— What the task requires —
Return the data below exactly, but only from the line containing "日茂行，是昔日鹿港首富林振嵩所創立，因賣鹽致富創" through the line containing "Publiée le 12 déc. 2025", with both of those lines included.

--

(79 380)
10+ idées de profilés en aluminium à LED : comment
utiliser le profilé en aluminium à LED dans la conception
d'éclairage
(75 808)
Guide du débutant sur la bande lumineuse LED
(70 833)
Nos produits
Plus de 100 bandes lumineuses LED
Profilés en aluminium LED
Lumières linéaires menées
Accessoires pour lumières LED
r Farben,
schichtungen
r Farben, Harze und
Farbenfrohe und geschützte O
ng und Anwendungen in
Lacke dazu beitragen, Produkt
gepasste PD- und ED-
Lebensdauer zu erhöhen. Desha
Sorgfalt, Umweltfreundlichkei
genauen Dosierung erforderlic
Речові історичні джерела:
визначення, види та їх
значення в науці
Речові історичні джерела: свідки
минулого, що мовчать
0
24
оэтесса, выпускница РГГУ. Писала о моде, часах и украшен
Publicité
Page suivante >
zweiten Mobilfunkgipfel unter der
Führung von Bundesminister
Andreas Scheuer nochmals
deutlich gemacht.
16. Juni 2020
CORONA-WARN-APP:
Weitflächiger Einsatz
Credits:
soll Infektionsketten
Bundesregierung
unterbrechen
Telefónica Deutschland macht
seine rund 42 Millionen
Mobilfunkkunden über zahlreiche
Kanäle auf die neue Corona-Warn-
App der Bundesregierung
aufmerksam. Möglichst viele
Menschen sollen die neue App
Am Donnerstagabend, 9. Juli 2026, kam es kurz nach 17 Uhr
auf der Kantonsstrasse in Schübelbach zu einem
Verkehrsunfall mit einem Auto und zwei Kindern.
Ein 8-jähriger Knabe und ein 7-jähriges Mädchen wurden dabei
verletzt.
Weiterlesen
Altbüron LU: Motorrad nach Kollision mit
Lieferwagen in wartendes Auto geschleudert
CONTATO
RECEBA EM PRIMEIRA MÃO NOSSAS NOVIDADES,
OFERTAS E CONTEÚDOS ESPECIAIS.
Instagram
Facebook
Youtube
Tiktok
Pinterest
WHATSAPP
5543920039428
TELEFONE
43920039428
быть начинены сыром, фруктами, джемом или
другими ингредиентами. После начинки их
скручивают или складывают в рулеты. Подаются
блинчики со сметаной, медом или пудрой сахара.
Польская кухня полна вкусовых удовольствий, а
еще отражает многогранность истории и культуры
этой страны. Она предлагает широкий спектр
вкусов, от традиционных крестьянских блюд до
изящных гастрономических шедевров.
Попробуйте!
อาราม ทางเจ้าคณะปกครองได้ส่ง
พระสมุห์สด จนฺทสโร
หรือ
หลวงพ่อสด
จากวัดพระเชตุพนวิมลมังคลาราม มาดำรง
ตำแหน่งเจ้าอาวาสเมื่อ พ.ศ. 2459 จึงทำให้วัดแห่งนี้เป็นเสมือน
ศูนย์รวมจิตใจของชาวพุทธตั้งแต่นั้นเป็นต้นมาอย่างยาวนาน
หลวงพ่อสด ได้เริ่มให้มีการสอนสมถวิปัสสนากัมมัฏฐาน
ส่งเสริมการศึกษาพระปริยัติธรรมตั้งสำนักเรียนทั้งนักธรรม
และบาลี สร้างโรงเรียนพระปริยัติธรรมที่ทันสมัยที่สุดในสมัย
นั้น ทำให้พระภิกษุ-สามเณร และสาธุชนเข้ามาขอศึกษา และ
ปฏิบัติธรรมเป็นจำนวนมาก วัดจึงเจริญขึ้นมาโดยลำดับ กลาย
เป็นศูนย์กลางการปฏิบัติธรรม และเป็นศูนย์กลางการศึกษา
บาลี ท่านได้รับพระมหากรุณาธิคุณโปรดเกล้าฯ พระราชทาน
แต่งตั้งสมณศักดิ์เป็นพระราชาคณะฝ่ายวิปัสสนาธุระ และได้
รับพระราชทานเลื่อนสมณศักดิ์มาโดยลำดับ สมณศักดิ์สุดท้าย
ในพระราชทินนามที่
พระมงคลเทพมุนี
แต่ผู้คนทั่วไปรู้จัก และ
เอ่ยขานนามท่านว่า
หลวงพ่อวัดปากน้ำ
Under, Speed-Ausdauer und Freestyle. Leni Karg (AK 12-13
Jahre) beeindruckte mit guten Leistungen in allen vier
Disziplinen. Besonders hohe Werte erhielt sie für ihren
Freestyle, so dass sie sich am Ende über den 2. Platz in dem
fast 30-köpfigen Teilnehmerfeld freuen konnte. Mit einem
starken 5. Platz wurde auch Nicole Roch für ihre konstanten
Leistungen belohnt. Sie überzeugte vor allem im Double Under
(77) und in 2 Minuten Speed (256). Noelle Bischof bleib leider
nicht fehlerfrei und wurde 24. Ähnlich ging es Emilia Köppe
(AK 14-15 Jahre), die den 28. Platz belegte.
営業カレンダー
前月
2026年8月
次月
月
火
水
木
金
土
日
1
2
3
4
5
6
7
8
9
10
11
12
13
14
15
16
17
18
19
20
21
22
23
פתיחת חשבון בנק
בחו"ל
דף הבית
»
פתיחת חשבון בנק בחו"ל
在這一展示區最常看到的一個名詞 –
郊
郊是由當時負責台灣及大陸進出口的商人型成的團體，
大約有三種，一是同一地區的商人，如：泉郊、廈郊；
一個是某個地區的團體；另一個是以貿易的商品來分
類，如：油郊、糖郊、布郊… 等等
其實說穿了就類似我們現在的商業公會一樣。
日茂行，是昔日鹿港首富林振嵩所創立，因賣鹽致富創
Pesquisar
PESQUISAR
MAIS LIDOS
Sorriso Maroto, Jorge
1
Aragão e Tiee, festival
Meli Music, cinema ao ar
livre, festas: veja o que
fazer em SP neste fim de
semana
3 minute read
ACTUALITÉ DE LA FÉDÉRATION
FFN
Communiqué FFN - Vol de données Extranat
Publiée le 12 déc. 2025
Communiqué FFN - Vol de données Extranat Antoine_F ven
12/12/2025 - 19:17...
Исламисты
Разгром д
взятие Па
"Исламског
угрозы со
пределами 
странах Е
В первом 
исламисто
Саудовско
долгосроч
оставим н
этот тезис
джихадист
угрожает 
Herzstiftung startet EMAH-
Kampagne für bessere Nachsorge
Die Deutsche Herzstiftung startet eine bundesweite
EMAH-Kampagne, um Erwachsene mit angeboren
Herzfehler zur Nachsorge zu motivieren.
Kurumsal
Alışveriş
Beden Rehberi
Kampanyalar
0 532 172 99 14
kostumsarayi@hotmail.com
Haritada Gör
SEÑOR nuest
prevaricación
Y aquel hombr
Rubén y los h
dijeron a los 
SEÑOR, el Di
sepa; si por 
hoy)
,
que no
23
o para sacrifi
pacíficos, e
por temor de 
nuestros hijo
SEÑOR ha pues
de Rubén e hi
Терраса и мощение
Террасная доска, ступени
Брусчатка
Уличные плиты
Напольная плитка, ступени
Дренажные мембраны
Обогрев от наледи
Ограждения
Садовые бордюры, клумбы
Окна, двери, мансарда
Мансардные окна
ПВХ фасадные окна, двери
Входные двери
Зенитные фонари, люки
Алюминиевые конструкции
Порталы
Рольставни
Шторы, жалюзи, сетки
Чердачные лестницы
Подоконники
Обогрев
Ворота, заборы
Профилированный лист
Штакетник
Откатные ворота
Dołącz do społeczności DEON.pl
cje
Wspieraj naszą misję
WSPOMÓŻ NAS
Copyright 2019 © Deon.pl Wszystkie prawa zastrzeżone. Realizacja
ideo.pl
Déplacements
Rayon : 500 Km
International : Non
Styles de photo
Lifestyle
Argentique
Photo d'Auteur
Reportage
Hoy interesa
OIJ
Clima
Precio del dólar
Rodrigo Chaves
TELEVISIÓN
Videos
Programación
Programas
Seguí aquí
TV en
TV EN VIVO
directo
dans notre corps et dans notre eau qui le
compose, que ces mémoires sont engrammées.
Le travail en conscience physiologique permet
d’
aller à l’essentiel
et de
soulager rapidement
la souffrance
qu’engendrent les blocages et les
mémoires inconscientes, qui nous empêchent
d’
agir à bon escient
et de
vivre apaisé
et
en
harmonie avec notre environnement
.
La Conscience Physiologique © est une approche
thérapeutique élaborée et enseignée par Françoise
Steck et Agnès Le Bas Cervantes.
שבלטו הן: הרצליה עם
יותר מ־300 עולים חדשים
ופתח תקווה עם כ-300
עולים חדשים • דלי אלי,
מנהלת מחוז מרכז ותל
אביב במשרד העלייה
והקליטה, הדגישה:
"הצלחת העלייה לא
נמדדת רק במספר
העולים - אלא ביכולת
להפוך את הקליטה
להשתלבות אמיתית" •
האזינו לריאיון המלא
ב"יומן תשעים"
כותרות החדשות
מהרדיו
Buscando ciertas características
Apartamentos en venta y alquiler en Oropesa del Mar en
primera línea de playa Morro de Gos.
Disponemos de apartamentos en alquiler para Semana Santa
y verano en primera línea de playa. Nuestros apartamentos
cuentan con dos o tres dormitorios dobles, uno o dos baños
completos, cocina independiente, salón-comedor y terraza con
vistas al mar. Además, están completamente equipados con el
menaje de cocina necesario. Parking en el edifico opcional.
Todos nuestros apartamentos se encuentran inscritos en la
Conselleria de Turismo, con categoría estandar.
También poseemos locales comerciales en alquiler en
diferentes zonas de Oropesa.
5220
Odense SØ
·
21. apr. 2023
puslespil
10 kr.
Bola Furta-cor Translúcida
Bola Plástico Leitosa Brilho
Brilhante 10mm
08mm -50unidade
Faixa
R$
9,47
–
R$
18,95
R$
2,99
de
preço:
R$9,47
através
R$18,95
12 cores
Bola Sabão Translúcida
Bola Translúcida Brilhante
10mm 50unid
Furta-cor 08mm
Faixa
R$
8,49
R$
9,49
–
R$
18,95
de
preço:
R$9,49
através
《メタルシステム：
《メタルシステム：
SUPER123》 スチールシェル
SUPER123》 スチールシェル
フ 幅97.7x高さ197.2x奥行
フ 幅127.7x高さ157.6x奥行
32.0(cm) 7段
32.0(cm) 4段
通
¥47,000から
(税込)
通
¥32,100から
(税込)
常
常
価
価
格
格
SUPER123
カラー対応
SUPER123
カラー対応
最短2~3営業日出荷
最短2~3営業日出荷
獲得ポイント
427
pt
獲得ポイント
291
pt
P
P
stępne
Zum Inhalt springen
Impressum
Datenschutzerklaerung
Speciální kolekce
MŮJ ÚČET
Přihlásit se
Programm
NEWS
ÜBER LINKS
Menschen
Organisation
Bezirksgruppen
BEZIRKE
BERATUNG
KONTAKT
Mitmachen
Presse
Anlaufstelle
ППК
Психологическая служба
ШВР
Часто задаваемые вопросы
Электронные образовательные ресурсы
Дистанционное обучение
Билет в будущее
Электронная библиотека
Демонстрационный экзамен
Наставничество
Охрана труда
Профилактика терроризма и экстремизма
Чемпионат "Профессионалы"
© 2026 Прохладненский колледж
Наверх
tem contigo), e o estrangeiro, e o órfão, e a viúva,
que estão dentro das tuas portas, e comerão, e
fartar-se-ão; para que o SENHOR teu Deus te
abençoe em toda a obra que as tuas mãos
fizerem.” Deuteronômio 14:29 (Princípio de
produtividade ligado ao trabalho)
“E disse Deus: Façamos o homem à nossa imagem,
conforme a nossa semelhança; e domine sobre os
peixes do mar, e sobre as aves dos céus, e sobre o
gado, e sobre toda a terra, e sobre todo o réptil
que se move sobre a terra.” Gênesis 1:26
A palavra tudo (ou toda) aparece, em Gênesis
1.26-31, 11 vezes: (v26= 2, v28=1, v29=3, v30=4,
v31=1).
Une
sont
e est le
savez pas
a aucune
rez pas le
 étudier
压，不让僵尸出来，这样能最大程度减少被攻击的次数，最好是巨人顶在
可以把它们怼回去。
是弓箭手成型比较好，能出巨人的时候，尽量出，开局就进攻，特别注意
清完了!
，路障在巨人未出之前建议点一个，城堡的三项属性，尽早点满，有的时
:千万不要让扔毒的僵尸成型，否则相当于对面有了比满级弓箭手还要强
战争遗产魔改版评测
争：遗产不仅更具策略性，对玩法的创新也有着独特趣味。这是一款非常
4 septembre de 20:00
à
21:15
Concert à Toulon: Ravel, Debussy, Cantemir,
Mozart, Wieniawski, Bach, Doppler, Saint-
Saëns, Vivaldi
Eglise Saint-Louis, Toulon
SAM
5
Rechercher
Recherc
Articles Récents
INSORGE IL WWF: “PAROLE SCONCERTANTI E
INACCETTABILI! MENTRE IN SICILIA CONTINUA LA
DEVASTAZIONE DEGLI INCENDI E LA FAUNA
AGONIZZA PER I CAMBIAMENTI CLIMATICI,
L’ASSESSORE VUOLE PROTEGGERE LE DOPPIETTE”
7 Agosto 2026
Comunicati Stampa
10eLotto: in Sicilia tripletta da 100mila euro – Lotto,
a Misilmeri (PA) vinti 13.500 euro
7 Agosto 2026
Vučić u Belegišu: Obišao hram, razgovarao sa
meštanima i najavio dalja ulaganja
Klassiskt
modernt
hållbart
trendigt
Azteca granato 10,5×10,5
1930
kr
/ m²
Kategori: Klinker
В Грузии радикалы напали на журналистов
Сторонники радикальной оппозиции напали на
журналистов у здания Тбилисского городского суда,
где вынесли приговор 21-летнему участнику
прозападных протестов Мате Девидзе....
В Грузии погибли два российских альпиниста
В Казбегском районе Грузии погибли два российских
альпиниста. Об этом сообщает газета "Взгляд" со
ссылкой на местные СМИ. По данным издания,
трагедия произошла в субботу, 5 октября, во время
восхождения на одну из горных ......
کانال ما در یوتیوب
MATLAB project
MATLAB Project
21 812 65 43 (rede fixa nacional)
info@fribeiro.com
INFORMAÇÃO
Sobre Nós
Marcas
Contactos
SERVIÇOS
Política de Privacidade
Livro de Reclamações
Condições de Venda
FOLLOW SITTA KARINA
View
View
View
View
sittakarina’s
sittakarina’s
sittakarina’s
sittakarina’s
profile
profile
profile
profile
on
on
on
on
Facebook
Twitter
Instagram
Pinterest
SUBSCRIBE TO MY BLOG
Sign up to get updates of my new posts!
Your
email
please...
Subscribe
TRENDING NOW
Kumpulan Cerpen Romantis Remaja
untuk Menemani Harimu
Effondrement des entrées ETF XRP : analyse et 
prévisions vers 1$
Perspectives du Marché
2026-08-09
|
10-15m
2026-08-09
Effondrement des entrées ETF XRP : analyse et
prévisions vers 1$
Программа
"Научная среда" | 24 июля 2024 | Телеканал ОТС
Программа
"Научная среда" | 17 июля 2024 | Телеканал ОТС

--

— Expected answer —
日茂行，是昔日鹿港首富林振嵩所創立，因賣鹽致富創
Pesquisar
PESQUISAR
MAIS LIDOS
Sorriso Maroto, Jorge
1
Aragão e Tiee, festival
Meli Music, cinema ao ar
livre, festas: veja o que
fazer em SP neste fim de
semana
3 minute read
ACTUALITÉ DE LA FÉDÉRATION
FFN
Communiqué FFN - Vol de données Extranat
Publiée le 12 déc. 2025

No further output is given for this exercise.